AI agents invoke telescope_goto to trigger actions in Ascom. What it does depends on the arguments the agent supplies, and its effects often reach beyond the immediate call — builds kicked off, notifications sent, workflows started.
The name 'telescope_goto' strongly implies commanding a telescope to slew/move to a target position, which is an external physical operation with real-world effects (moving motorized hardware). This falls under Execute as it triggers an external operation. Severity is high because misuse could physically damage equipment, cause collisions, or point at the sun. Confidence is reduced due to the empty description.
From the tool's definition Tool name 'telescope_goto' on a server that controls telescopes via ASCOM Alpaca; description is empty and uninformative.
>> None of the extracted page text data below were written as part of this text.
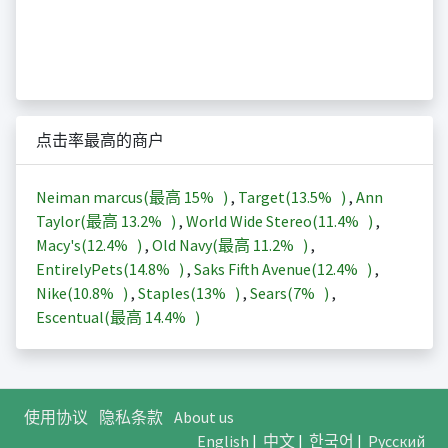
点击率最高的商户
Neiman marcus(最高
15%
)
,
Target(
13.5%
)
,
Ann
Taylor(最高
13.2%
)
,
World Wide Stereo(
11.4%
)
,
Macy's(
12.4%
)
,
Old Navy(最高
11.2%
)
,
EntirelyPets(
14.8%
)
,
Saks Fifth Avenue(
12.4%
)
,
Nike(
10.8%
)
,
Staples(
13%
)
,
Sears(
7%
)
,
Escentual(最高
14.4%
)
使用协议
隐私条款
About us
English
|
中文
|
한국어
|
Русский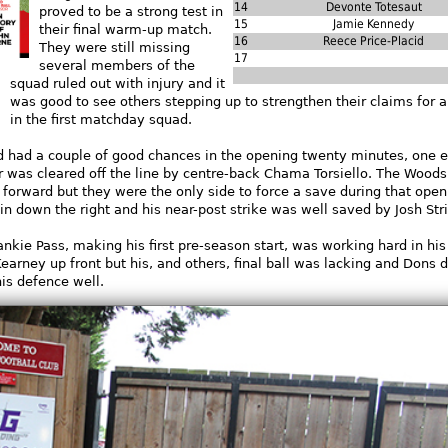
14
Devonte Totesaut
proved to be a strong test in
15
Jamie Kennedy
their final warm-up match.
16
Reece Price-Placid
They were still missing
17
several members of the
squad ruled out with injury
and it
was good to see others stepping up to strengthen their claims for a
in the first matchday squad.
 had a couple of good chances in the opening twenty minutes, one ef
r was cleared off the line by centre-back Chama Torsiello. The Wood
forward but they were the only side to force a save during that open
n down the right and his near-post strike was well saved by Josh Str
nkie Pass, making his first pre-season start, was working hard in his
Kearney up front but his, and others, final ball was lacking and Dons 
is defence well.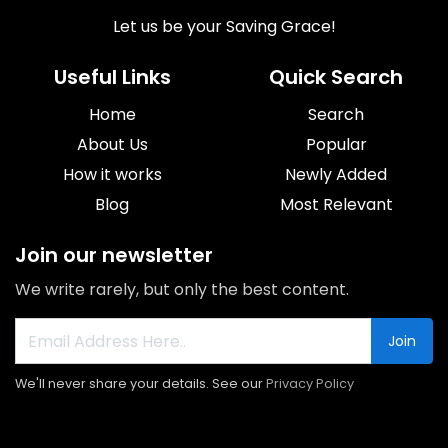
Let us be your Saving Grace!
Useful Links
Quick Search
Home
Search
About Us
Popular
How it works
Newly Added
Blog
Most Relevant
Join our newsletter
We write rarely, but only the best content.
Join
We'll never share your details. See our
Privacy Policy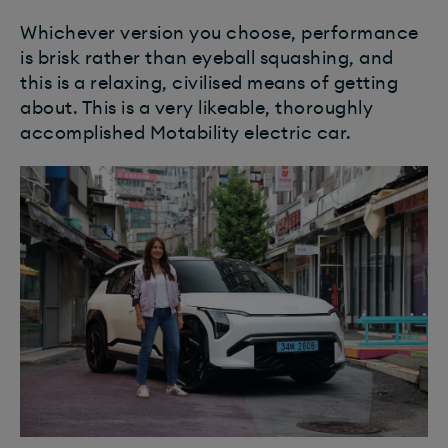
Whichever version you choose, performance
is brisk rather than eyeball squashing, and
this is a relaxing, civilised means of getting
about. This is a very likeable, thoroughly
accomplished Motability electric car.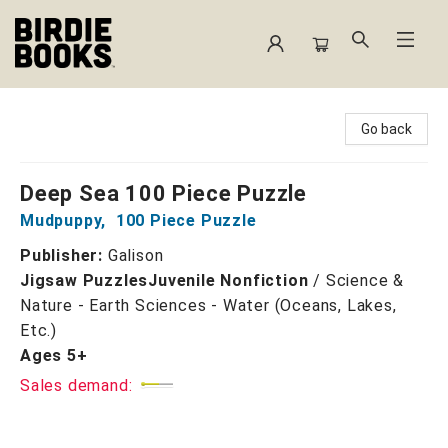
Birdie Books
Go back
Deep Sea 100 Piece Puzzle
Mudpuppy
,
100 Piece Puzzle
Publisher:
Galison
Jigsaw Puzzles
Juvenile Nonfiction
/
Science &
Nature - Earth Sciences - Water (Oceans, Lakes,
Etc.)
Ages 5+
Sales demand: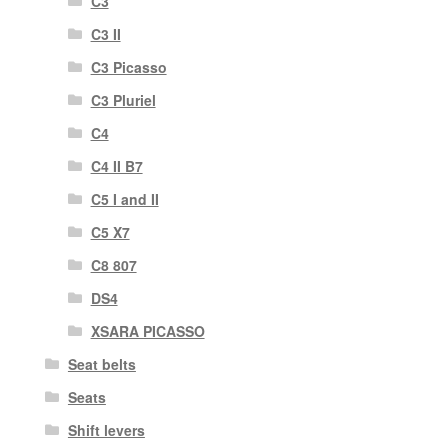
C3
C3 II
C3 Picasso
C3 Pluriel
C4
C4 II B7
C5 I and II
C5 X7
C8 807
DS4
XSARA PICASSO
Seat belts
Seats
Shift levers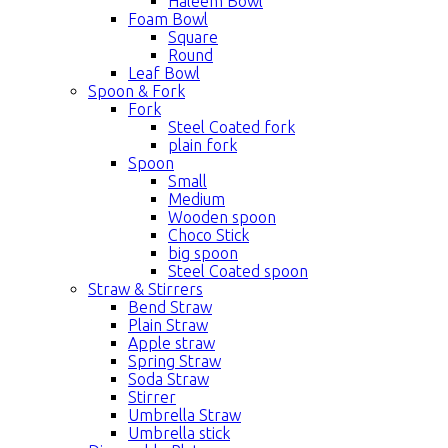
Haleem Bowl
Foam Bowl
Square
Round
Leaf Bowl
Spoon & Fork
Fork
Steel Coated fork
plain fork
Spoon
Small
Medium
Wooden spoon
Choco Stick
big spoon
Steel Coated spoon
Straw & Stirrers
Bend Straw
Plain Straw
Apple straw
Spring Straw
Soda Straw
Stirrer
Umbrella Straw
Umbrella stick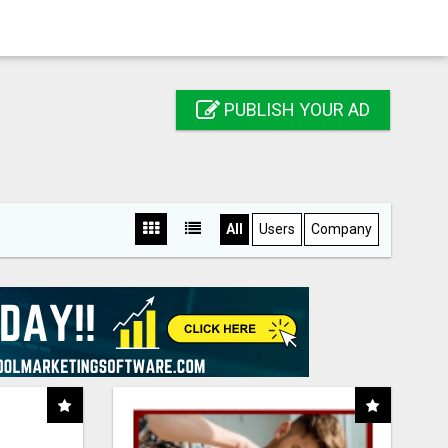
PUBLISH YOUR AD
All
Users
Company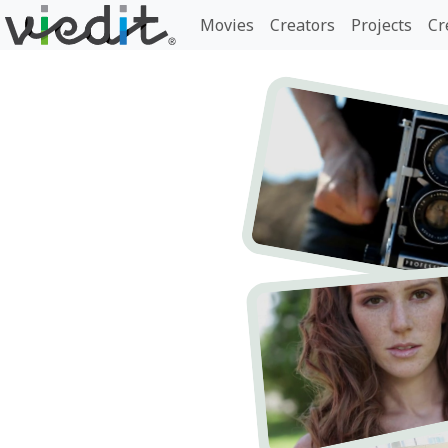
Movies
Creators
Projects
Cr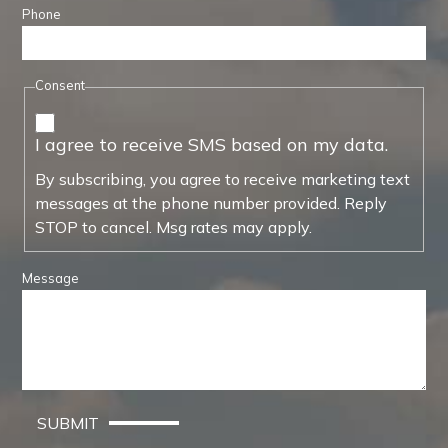
Phone
Consent
I agree to receive SMS based on my data.
By subscribing, you agree to receive marketing text
messages at the phone number provided. Reply
STOP to cancel. Msg rates may apply.
Message
SUBMIT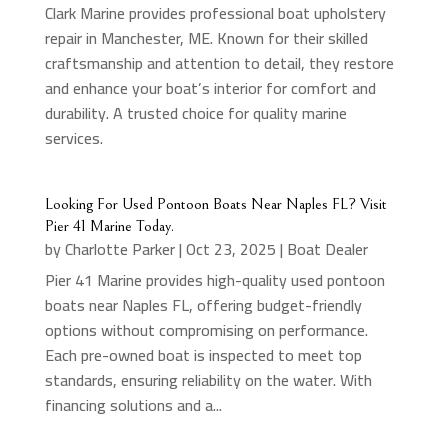
Clark Marine provides professional boat upholstery
repair in Manchester, ME. Known for their skilled
craftsmanship and attention to detail, they restore
and enhance your boat’s interior for comfort and
durability. A trusted choice for quality marine
services.
Looking For Used Pontoon Boats Near Naples FL? Visit
Pier 41 Marine Today.
by
Charlotte Parker
|
Oct 23, 2025
|
Boat Dealer
Pier 41 Marine provides high-quality used pontoon
boats near Naples FL, offering budget-friendly
options without compromising on performance.
Each pre-owned boat is inspected to meet top
standards, ensuring reliability on the water. With
financing solutions and a...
Attacks that exploit this kind of access
telescope_goto. It is categorised as a Execute tool in the Ascom MCP Server, which means it can trigger actions or run processes. Use rate limits and argument validation.
Register the Ascom MCP server in PolicyLayer and add a rule for telescope_goto: allow, deny, rate-limit, or require approval. Point your MCP client at the PolicyLayer proxy URL and the rule is enforced on every call, before it reaches Ascom. Nothing to install.
telescope_goto is a Execute tool with high risk. Execute tools should be rate-limited and have argument validation enabled.
Yes. Add a rate_limit block to the telescope_goto rule in your PolicyLayer policy. For example, setting max: 10 and window: 60 limits the tool to 10 calls per minute. Rate limits are tracked per agent session and reset automatically.
Set action: deny in the PolicyLayer policy for telescope_goto. The AI agent will receive a policy violation error and cannot call the tool. You can also include a reason field to explain why the tool is blocked.
telescope_goto is provided by the Ascom MCP server (stellarpunk/mcp-server-ascom). PolicyLayer sits as a proxy in front of this server to enforce policies before tool calls reach the server.
Every MCP server has a record like this.
Type a name, get the same breakdown: verified identity, auth posture, risk grade, capabilities, recommended policy.